To better contextualize these findings, Table 4 compares the features and performance of this study’s millimeter-wave radar sleep monitor with other recent technological advances in apnea detection, including integrated Micro-Electro-Mechanical Systems (iMEMS)-based approaches. As shown in the table, the millimeter-wave radar sleep monitor offers several advantages over traditional polysomnography and emerging technologies, including non-contact monitoring, high accuracy in detecting OSAHS, and the ability to perform in real-world settings outside of sleep laboratories. These superior qualities highlight the potential of the radar-based monitor as a promising tool for widespread OSAHS screening and diagnosis.

Discussion

The millimeter-wave radar sleep detector demonstrates high agreement with polysomnography in monitoring sleep breathing (Figure 4), with sensitivity and specificity of 92.7% and 84.6%, respectively. These results align with previous studies on millimeter-wave radar for vital sign monitoring [18], confirming its reliability in reflecting sleep breathing patterns.

A key advantage of this technology is its suitability for primary care settings, where specialized equipment and trained personnel are often unavailable. Unlike polysomnography, which requires controlled environments and is prone to data loss due to sensor displacement (Figure 5), the radar system enables non-contact, continuous monitoring. It is unaffected by environmental factors (eg, light, temperature) and can penetrate bedding, making it ideal for home-based or long-term monitoring [19]. Additionally, its real-time data upload to cloud platforms addresses challenges related to medical resource distribution and professional shortages [20,21].

Compared with sensory devices, millimeter-wave radar offers significant non-invasive benefits, including reducing cross-infection risks in clinical settings such as ICUs [22]. Its portability and convenience also make it suitable for home use, as demonstrated by studies comparing ultra-wideband bioradar with polysomnography [23,24]. These studies confirmed high patient acceptance and diagnostic consistency, supporting its use for initial OSAHS screening.

However, the present study has limitations. First, we evaluated only 1 specific radar device, and results may not generalize to all market products. Second, the radar does not monitor EEG signals, relying instead on thoracic and abdominal movements to infer respiratory effort-related arousals [25]. Future research should explore combining sensory and non-sensory methods for more comprehensive sleep assessments.

Conclusions

This study demonstrates that the sensorless millimeter-wave radar sleep monitor achieves high diagnostic accuracy for OSAHS, with a sensitivity of 92.7%, specificity of 84.6%, and overall accuracy of 91.18%. The device shows excellent agreement with polysomnography, particularly in diagnosing moderate-to-severe OSAHS (Kappa coefficient: 0.831, P<0.001). These results highlight its potential as a reliable alternative to polysomnography for OSAHS screening and monitoring.

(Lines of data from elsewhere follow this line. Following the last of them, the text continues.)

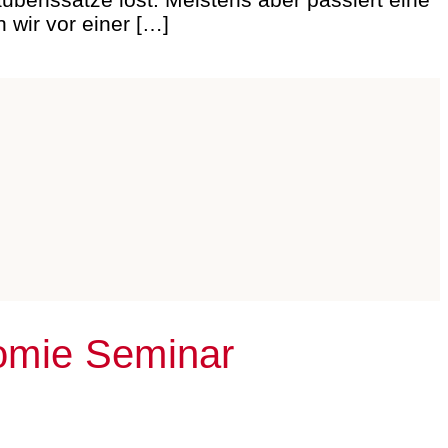
 wir vor einer […]
tomie Seminar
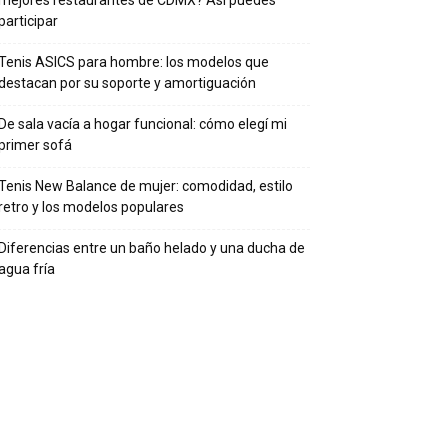
mejores restaurantes de CDMX? Así puedes
participar
Tenis ASICS para hombre: los modelos que
destacan por su soporte y amortiguación
De sala vacía a hogar funcional: cómo elegí mi
primer sofá
Tenis New Balance de mujer: comodidad, estilo
retro y los modelos populares
Diferencias entre un baño helado y una ducha de
agua fría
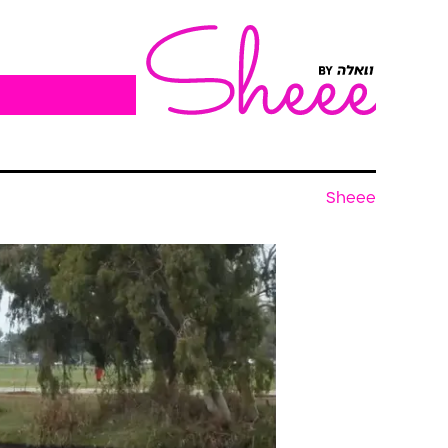
Sheee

The radar’s non-contact design, portability, and ability to operate in home environments address key limitations of traditional polysomnography, such as patient discomfort and data loss due to sensor displacement. Additionally, its real-time data upload capability supports remote diagnosis, making it particularly valuable in resource-limited settings.

Future studies should focus on validating these findings in larger, more diverse cohorts and exploring the integration of multi-modal data (eg, combining radar with EEG or iMEMS sensors) to further enhance diagnostic accuracy. Additionally, long-term home-based monitoring studies are needed to evaluate the device’s performance in real-world scenarios and its impact on patient outcomes.